Les dispositions du présent chapitre s’appliquent :

  1. 1° Aux personnels de l’État, des régions, des départements et des communes comptant plus de 10 000 habitants ;
  2. 2° Aux personnels des entreprises, des organismes et des établissements publics ou privés lorsque ces entreprises, organismes et établissements sont chargés de la gestion d’un service public.

Article L2512-2

Lorsque les personnels mentionnés à l’article L. 2512-1 exercent le droit de grève, la cessation concertée du travail est précédée d’un préavis.

Le préavis émane d’une organisation syndicale représentative au niveau national, dans la catégorie professionnelle ou dans l’entreprise, l’organisme ou le service intéressé.

Il précise les motifs du recours à la grève.

Le préavis doit parvenir cinq jours francs avant le déclenchement de la grève à l’autorité hiérarchique ou à la direction de l’établissement, de l’entreprise ou de l’organisme intéressé.
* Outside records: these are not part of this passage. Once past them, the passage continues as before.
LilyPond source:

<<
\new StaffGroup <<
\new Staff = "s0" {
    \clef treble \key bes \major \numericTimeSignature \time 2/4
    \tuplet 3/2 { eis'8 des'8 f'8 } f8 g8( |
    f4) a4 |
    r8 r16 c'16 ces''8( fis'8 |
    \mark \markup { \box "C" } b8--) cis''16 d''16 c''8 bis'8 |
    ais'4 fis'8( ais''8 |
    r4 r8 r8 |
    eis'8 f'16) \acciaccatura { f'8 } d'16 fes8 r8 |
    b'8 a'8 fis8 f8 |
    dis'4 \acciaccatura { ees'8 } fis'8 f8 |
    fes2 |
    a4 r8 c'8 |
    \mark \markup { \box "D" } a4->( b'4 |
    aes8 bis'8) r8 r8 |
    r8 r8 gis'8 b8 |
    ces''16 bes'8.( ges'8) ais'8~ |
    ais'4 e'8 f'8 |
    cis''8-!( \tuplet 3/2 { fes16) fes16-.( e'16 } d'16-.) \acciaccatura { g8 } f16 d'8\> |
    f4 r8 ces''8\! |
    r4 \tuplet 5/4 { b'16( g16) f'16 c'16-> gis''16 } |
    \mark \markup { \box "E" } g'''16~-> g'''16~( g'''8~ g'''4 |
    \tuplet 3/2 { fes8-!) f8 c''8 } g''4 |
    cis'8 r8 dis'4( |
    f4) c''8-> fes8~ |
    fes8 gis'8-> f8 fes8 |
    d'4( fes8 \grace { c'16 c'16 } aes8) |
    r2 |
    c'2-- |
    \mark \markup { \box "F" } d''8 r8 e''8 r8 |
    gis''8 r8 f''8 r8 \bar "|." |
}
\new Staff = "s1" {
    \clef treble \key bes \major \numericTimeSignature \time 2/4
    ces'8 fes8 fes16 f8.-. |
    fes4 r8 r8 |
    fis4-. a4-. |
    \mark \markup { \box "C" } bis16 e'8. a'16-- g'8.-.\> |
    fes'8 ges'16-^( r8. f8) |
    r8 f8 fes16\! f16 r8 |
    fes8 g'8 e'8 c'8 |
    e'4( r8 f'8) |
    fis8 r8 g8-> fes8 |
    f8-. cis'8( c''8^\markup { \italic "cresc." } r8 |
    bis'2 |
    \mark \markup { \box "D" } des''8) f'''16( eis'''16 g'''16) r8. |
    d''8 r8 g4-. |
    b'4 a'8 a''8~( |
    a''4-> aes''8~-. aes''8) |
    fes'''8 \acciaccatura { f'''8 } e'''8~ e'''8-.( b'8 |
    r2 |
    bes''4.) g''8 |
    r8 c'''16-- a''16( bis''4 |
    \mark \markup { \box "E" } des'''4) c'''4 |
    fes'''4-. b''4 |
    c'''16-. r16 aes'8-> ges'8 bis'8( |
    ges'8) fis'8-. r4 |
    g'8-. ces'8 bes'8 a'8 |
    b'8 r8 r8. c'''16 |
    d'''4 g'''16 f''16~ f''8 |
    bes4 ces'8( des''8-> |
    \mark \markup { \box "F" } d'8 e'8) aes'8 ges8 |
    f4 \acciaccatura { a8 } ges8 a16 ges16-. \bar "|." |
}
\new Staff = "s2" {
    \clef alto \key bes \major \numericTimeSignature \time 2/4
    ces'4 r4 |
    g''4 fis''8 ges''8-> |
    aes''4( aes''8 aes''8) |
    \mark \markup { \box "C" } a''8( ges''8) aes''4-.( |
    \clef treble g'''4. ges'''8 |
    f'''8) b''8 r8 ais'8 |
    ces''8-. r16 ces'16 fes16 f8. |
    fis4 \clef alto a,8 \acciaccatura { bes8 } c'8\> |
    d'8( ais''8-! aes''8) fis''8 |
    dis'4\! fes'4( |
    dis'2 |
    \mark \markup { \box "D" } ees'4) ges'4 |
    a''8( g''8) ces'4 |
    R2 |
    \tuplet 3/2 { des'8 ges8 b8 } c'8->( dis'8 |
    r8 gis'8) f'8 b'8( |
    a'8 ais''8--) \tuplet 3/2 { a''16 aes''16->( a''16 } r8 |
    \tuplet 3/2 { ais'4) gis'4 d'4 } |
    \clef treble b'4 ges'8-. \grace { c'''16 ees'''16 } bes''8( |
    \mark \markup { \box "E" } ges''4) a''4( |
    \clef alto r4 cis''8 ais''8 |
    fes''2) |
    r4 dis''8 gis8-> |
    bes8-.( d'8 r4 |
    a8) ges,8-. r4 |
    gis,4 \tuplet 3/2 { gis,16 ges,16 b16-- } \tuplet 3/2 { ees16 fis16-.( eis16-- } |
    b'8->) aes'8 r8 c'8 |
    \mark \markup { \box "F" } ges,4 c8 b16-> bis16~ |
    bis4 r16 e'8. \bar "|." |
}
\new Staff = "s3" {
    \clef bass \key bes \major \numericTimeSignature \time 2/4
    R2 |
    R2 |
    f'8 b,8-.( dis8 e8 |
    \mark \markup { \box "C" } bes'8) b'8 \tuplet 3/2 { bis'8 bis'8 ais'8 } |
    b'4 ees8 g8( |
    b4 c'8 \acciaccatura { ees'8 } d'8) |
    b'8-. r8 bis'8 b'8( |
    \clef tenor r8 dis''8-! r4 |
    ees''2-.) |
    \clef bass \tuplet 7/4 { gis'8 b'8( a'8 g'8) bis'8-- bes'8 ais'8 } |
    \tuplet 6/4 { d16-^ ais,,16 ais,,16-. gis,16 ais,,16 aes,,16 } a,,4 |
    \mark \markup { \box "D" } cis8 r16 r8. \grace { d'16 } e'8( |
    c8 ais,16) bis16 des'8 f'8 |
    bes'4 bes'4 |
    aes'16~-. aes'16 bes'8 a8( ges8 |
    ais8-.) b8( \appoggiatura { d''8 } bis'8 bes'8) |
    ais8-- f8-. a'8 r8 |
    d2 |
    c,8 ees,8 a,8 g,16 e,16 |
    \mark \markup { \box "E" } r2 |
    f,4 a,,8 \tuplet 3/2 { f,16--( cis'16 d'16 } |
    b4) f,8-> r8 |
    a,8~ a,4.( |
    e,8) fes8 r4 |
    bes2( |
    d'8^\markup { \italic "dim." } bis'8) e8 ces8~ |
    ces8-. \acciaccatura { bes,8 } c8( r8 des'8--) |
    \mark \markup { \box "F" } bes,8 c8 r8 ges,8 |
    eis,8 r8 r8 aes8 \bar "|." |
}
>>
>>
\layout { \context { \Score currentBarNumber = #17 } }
Il mentionne le champ géographique et l’heure du début ainsi que la durée limitée ou non, de la grève envisagée.

Pendant la durée du préavis, les parties intéressées sont tenues de négocier.

Article L2512-3

En cas de cessation concertée de travail des personnels mentionnés à l’article L. 2512-1, l’heure de cessation et celle de reprise du travail ne peuvent être différentes pour les diverses catégories ou pour les divers membres du personnel intéressé.

Sont interdits les arrêts de travail affectant par échelonnement successif ou par roulement concerté les divers secteurs ou catégories professionnelles d’un même établissement ou service ou les différents établissements ou services d’une même entreprise ou d’un même organisme.

Article L2512-4

L’inobservation des dispositions du présent chapitre entraîne l’application des sanctions prévues par les statuts ou par les règles concernant les personnels intéressés.

Les sanctions ne peuvent être prononcées qu’après que les intéressés ont été mis à même de présenter des observations sur les faits qui leur sont reprochés et d’avoir accès au dossier les concernant.

La révocation et la rétrogradation ne peuvent être prononcées qu’en conformité avec la procédure disciplinaire normalement applicable.

Lorsque la révocation est prononcée à ce titre, elle ne peut l’être avec perte des droits à la retraite.